▶ [Exercise data]
########

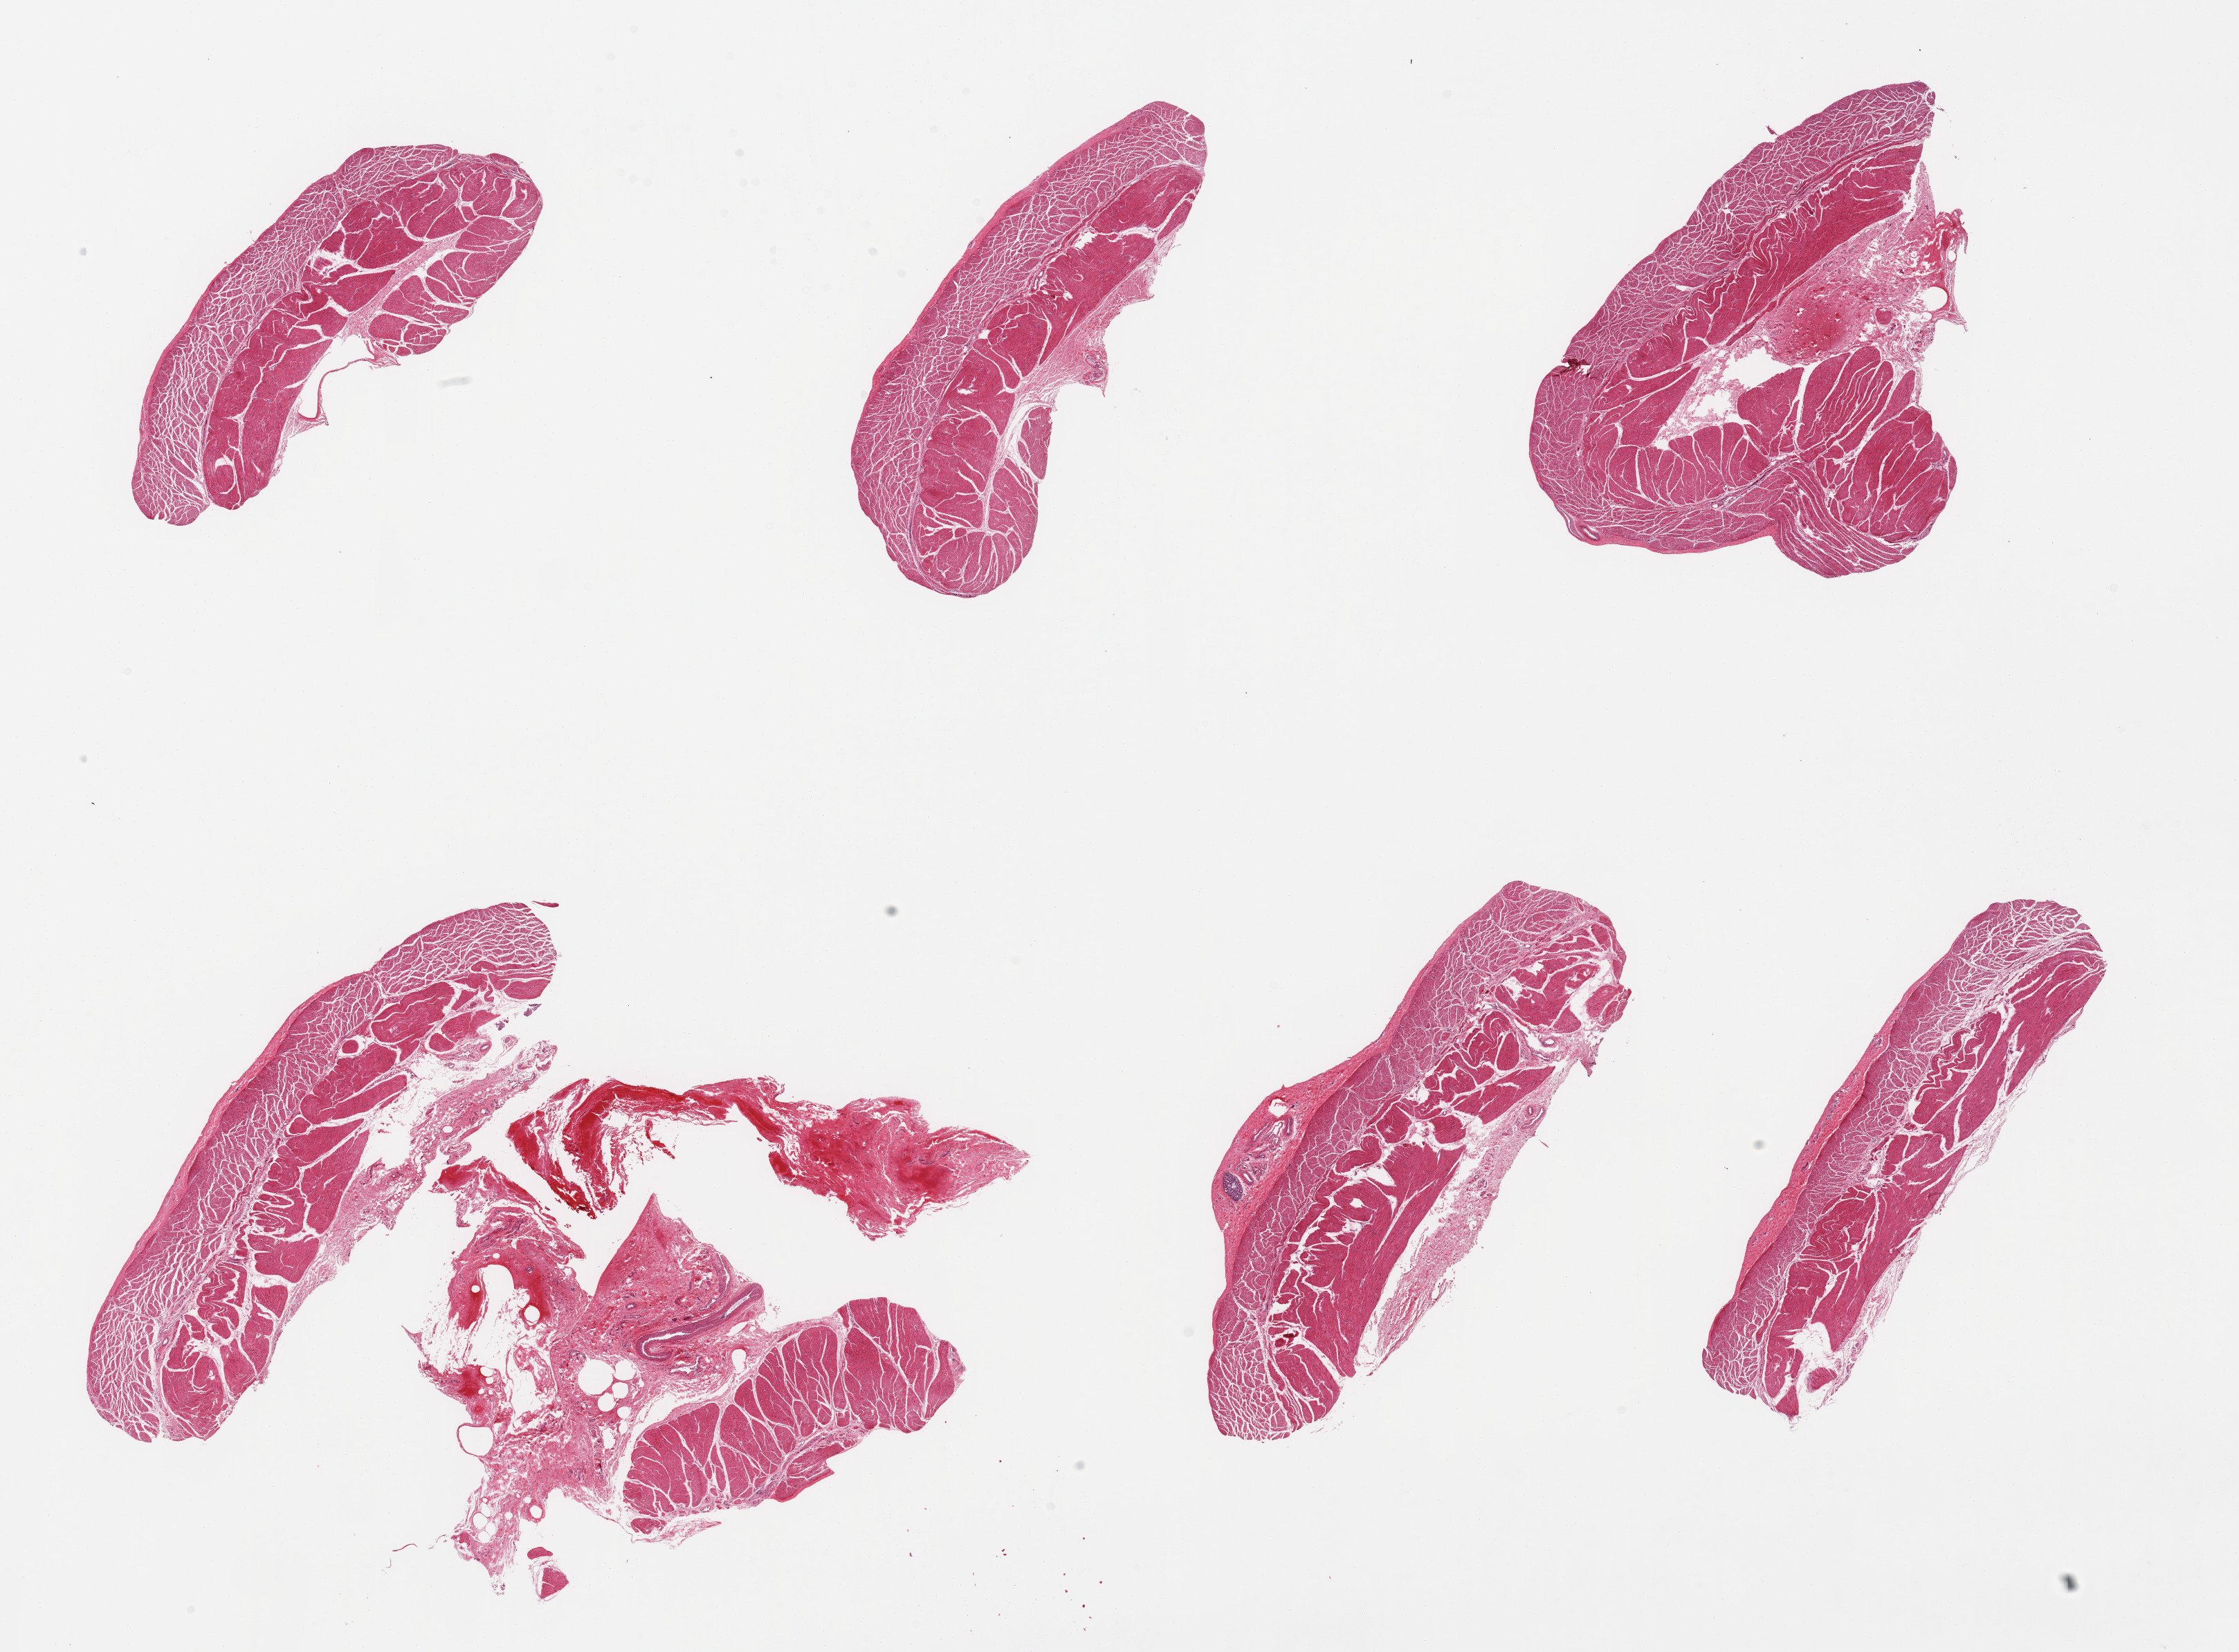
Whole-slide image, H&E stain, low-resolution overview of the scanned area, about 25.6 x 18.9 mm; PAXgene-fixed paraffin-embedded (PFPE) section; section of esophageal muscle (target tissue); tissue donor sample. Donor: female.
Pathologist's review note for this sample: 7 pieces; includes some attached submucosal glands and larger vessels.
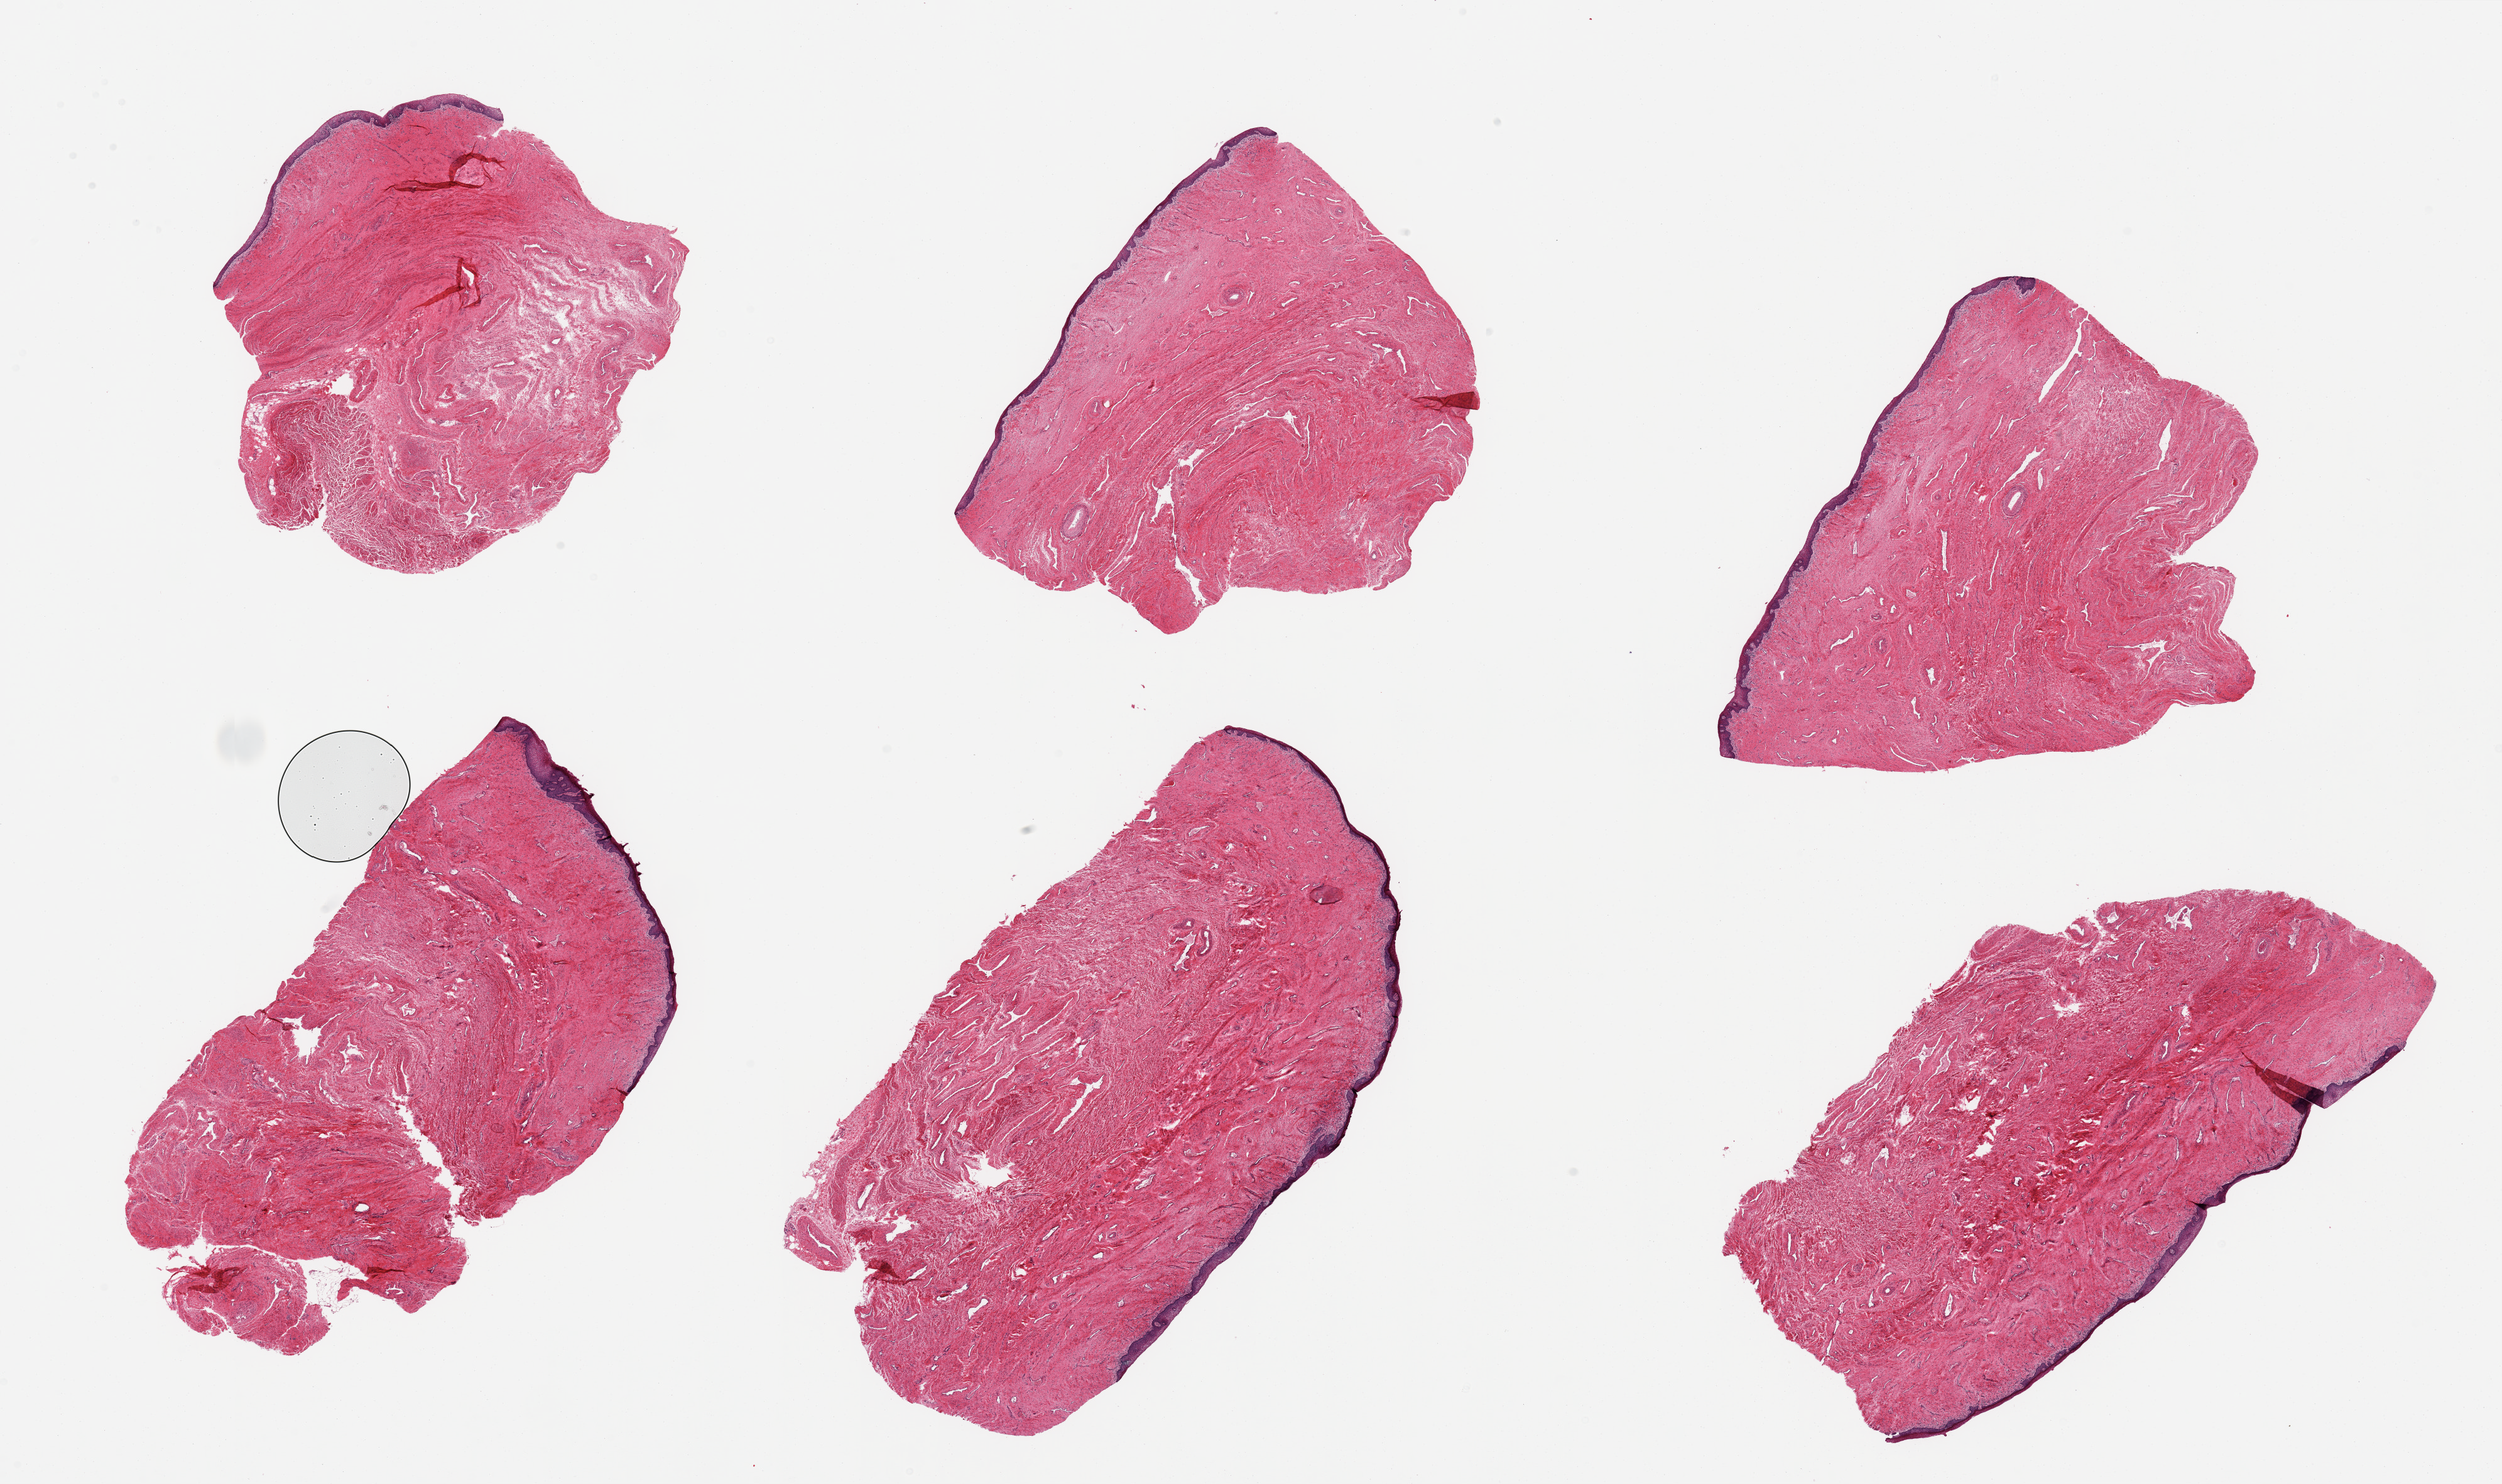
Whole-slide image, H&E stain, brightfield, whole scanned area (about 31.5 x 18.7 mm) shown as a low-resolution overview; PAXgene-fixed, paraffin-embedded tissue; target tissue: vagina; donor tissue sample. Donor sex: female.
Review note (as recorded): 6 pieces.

########

▶ [What to work on] Scan the listing for "area" and copy out each line that has it.

▶ [Response to this task]
Whole-slide image, H&E stain, low-resolution overview of the scanned area, about 25.6 x 18.9 mm; PAXgene-fixed paraffin-embedded (PFPE) section; section of esophageal muscle (target tissue); tissue donor sample. Donor: female.
Whole-slide image, H&E stain, brightfield, whole scanned area (about 31.5 x 18.7 mm) shown as a low-resolution overview; PAXgene-fixed, paraffin-embedded tissue; target tissue: vagina; donor tissue sample. Donor sex: female.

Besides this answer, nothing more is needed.